Lo scandalo P4 fa tremare l’uomo ombra di Arcore: addio Quirinale per il mediatore amico della Chiesa?

Gianni Letta

Chi è veramente Gianni Letta? “Un uomo cristallino”, lo definisce il sindaco di Roma Gianni Alemanno. “Un esempio di civil servant” per Daniele Capezzone. “Un onesto servitore dello Stato”, dice la ministra dei calendari, Mara Carfagna.

Ma non ci sono solo i berluscones a parlarne bene, visto che il genero di Caltagirone Pierferdinando Casini metterebbe “tutte e due le mani sul fuoco” sulla sua correttezza, mentre l’ex portaborse di Biagio Agnes, oggi senatore del Pd, Marco Follini, parla di “onesto servitore dello Stato”.

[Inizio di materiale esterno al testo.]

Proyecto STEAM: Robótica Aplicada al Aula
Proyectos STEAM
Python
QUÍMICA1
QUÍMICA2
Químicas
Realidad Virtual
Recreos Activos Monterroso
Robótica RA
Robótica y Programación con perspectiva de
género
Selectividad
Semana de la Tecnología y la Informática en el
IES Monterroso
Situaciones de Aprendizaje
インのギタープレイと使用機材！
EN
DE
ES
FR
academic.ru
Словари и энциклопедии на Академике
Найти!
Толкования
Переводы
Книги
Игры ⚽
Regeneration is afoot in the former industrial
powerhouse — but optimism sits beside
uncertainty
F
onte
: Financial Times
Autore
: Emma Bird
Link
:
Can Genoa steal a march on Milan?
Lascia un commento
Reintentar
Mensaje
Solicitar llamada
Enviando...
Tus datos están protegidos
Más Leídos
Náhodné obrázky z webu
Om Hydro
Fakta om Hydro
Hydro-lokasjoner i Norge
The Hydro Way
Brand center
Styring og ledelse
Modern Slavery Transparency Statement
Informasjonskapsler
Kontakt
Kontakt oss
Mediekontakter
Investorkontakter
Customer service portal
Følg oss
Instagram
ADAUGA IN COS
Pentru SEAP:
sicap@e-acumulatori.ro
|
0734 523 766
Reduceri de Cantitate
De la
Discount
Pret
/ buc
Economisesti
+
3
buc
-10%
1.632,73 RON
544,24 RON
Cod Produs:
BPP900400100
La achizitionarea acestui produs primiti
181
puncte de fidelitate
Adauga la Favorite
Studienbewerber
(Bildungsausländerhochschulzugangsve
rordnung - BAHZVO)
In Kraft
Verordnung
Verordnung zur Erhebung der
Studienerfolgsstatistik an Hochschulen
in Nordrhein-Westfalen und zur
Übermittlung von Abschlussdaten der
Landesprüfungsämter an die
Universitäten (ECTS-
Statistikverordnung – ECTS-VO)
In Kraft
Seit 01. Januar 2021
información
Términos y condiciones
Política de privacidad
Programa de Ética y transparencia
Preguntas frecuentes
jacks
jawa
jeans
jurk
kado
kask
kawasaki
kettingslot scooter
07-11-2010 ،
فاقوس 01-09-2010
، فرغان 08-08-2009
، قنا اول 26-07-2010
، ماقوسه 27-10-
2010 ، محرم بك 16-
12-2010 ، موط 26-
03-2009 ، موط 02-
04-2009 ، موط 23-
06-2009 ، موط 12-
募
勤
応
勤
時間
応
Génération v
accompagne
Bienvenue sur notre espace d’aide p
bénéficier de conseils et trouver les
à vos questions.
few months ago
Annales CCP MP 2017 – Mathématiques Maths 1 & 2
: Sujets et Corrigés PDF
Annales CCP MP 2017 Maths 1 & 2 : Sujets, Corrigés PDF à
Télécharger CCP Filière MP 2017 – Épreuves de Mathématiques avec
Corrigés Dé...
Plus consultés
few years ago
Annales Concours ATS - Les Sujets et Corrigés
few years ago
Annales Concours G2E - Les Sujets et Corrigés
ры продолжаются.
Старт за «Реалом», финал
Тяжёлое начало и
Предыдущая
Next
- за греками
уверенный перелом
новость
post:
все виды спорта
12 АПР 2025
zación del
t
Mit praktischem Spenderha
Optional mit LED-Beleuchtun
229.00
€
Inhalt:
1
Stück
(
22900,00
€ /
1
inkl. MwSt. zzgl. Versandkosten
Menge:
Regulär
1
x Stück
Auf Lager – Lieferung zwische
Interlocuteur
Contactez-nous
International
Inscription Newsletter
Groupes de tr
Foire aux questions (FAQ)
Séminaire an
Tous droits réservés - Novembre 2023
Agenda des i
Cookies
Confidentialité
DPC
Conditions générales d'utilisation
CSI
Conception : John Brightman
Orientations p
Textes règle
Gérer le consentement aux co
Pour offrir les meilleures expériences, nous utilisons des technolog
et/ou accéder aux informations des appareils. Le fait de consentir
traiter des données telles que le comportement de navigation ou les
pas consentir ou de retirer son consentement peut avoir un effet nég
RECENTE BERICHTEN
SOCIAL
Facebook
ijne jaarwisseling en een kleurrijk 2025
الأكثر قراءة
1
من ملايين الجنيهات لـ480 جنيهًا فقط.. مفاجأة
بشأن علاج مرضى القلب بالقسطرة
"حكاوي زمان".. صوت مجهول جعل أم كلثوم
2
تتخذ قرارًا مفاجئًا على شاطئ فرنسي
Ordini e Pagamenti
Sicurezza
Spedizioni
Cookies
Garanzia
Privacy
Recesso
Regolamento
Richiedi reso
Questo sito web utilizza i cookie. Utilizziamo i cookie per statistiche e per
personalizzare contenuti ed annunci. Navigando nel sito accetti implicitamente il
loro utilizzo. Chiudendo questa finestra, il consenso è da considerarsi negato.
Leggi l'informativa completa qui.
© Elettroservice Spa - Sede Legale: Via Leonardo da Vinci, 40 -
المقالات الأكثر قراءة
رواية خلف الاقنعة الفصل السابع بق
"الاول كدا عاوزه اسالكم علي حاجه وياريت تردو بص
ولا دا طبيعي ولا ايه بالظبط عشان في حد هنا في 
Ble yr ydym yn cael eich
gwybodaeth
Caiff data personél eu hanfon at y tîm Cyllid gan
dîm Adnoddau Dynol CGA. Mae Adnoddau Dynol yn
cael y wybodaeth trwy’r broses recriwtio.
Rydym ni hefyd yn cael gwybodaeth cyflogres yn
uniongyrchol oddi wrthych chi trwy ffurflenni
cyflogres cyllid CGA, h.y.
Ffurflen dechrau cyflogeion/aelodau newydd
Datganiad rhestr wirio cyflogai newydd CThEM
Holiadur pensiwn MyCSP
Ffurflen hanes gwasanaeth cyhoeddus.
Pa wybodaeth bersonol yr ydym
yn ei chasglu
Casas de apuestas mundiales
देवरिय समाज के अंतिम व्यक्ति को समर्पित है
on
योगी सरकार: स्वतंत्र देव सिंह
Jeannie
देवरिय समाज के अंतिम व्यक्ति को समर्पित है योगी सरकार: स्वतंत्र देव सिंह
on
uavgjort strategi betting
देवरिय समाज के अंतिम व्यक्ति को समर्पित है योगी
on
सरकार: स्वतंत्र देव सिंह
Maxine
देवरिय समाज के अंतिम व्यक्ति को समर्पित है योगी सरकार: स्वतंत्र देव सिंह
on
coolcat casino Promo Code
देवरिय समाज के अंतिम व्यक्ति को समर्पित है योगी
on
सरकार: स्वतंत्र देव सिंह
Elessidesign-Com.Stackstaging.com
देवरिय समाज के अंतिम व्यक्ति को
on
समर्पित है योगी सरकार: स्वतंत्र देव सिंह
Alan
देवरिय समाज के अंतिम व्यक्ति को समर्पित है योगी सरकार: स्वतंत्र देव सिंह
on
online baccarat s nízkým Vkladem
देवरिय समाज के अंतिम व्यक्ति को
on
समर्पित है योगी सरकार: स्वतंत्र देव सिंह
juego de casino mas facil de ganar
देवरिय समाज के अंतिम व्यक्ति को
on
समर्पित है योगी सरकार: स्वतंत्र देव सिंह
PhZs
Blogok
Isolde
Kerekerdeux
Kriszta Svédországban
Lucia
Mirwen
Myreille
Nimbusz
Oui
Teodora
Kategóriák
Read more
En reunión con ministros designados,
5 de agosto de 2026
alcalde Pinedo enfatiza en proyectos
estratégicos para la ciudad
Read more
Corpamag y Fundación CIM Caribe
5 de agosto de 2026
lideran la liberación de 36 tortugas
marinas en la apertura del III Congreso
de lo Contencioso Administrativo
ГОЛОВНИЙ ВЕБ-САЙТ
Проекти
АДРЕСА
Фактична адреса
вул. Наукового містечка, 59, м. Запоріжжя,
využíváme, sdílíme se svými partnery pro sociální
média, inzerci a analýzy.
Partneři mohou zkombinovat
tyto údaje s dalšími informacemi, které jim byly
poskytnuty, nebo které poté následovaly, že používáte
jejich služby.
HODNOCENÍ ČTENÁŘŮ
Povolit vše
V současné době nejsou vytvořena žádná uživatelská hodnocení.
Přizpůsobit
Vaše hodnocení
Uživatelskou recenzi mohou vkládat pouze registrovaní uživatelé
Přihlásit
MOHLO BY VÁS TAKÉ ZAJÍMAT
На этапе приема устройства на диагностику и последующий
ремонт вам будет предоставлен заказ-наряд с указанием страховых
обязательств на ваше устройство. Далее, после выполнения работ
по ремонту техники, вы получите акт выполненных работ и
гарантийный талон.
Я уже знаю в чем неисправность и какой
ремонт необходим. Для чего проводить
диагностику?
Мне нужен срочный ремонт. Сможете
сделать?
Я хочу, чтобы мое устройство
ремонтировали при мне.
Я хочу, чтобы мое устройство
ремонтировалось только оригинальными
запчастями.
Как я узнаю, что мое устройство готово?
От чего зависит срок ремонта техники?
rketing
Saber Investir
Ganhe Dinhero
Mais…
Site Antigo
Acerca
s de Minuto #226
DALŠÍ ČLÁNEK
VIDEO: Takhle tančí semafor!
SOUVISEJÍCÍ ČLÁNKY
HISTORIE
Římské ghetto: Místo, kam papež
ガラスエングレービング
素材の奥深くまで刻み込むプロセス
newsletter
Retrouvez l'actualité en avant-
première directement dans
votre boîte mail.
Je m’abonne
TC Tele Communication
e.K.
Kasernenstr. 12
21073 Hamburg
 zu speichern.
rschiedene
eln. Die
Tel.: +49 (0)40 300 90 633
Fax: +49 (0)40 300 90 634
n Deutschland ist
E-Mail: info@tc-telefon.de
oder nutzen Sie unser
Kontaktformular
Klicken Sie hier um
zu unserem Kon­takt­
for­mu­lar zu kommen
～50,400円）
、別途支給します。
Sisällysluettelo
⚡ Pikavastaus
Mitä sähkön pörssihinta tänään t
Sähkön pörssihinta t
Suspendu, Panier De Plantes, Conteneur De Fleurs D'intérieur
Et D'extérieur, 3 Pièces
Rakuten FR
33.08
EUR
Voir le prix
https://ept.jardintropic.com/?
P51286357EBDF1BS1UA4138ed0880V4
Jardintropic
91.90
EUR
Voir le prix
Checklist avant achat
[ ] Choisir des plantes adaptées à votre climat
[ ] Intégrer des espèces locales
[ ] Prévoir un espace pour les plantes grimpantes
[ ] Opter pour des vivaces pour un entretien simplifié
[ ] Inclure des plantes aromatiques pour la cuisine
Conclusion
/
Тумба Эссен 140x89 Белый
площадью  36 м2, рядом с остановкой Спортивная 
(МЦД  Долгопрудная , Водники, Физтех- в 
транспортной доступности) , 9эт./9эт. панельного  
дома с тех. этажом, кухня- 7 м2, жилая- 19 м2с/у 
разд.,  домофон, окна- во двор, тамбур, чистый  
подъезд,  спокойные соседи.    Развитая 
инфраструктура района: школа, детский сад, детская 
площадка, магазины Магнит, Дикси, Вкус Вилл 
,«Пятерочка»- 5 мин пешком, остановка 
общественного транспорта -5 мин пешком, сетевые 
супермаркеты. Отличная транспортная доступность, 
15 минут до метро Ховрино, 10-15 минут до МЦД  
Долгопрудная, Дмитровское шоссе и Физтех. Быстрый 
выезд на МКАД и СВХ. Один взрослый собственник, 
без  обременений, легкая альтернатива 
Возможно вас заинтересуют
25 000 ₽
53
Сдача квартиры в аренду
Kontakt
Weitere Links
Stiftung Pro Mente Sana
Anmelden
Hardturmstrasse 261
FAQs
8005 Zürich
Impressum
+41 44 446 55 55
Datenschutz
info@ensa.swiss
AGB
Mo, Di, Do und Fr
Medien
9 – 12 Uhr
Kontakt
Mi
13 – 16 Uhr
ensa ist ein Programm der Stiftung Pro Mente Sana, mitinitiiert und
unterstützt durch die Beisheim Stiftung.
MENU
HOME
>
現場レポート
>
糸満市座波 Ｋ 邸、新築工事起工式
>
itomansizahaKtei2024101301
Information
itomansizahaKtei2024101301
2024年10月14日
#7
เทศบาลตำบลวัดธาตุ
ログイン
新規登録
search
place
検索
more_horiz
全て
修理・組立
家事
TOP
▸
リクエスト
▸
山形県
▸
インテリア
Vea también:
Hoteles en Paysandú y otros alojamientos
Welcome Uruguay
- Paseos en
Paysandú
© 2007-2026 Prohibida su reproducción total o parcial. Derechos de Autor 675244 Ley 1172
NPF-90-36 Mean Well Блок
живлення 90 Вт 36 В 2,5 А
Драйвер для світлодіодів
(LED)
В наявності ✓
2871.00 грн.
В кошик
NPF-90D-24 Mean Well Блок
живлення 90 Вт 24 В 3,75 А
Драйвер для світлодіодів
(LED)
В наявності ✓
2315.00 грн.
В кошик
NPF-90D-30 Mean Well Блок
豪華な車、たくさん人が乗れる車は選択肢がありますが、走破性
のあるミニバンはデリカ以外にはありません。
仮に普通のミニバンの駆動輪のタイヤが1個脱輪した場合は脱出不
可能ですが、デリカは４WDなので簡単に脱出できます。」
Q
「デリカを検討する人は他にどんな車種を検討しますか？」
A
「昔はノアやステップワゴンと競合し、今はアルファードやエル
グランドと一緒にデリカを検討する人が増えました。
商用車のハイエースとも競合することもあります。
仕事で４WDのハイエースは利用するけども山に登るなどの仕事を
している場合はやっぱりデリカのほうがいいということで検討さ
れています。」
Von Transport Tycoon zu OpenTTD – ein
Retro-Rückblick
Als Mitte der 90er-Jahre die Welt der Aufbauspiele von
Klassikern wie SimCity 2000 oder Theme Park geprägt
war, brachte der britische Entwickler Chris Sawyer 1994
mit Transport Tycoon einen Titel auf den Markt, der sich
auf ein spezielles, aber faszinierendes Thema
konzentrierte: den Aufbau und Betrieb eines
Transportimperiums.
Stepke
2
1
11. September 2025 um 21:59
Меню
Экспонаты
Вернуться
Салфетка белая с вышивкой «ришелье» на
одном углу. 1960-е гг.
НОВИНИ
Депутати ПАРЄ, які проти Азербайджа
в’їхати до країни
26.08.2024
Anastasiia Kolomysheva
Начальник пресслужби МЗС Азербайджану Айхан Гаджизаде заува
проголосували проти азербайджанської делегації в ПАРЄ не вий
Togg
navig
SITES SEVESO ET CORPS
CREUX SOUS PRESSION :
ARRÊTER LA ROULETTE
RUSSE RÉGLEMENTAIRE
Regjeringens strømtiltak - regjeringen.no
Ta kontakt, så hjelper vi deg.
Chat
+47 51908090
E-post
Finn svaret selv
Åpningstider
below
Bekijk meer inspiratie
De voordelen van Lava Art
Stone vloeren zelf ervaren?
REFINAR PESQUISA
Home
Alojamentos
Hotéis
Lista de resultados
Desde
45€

Sembra un po’ come se l’inchiesta sulla P4 avesse toccato la Madonna di Pompei, una bestemmia in Chiesa, un oltraggio a uno dei padri della patria. Invece Gianni Letta, che per il futuro “sogna” da tempo un’investitura bipartisan alla presidenza della Repubblica,  nel suo passato ha più di un’ombra.

Dopo una breve parentesi da avvocato, il “gran cerimoniere” Letta si è dato al giornalismo come corrispondente dall’Aquila dell’Ansa e poi del Tempo, dove il fondatore Renato Angiolillo (uomo dalle spiccate simpatie neofasciste al punto che Almirante teneva i suoi comizi dal balcone della sede del giornale a piazza Colonna) lo chiamò prima per fare l’amministratore delegato e poi anche il direttore.

Nel 1987 è rimasto incantato dalla sirena (e dai soldi) di Berlusconi, entrando a far parte della Fininvest. E lì sono iniziati onori e guai, gloria e intrallazzi.

Nel 1993 pare proprio che sarebbe finito anche in galera se non lo avesse salvato la moglie di Bruno Vespa, la gip Augusta Iannini, che si astenne sulla richiesta di arresto per lui e Adriano Galliani, coinvolti nello scandalo delle mazzette Fininvest, perché erano “amici di famiglia”, e invece le manette scattarono, anche se per poche ore, solo per Carlo De Benedetti.

Grande consigliere politico di Berlusconi (fu quello che incastrò Massimo D’Alema con il “patto della crostata”, ovvero la storia della Bicamerale), grande amico di preti e potentati cattolici vari (infatti è coinvolto anche in recenti inchieste su appalti legati a Comunione e Liberazione, ribattezzata da allora Comunione&Fatturazione), grande amico degli americani (appoggiò senza indugi la versione Usa sull’omicidio di Nicola Calipari), grande amico degli squali della Borsa (nel 2007 è entrato nell’advisory board della Goldman Sachs, che nel 2010 è stata incriminata per frode dalla commissione di controllo sui mercati azionari Usa) e grande amico di massoni e piduisti, come l’ex giornalista, ex scrittore e attuale faccendiere Luigi Bisignani, da ieri agli arresti domiciliari.

Bisignani ha rivelato di essere lui quello che informava Letta delle indagini che riguardavano gli amici degli amici.

Quest’uomo tutto di un pezzo, questo esemplare di servitore dello Stato, è un modello da emulare e magari premiare con una candidatura alla presidenza della Repubblica o piuttosto si tratta del solito “traffichino all’italiana”: un po’ prete, un po’ Andreotti, un po’ fascista ma soprattutto parecchio massone.

E’ forse arrivata l’ora x anche per lui?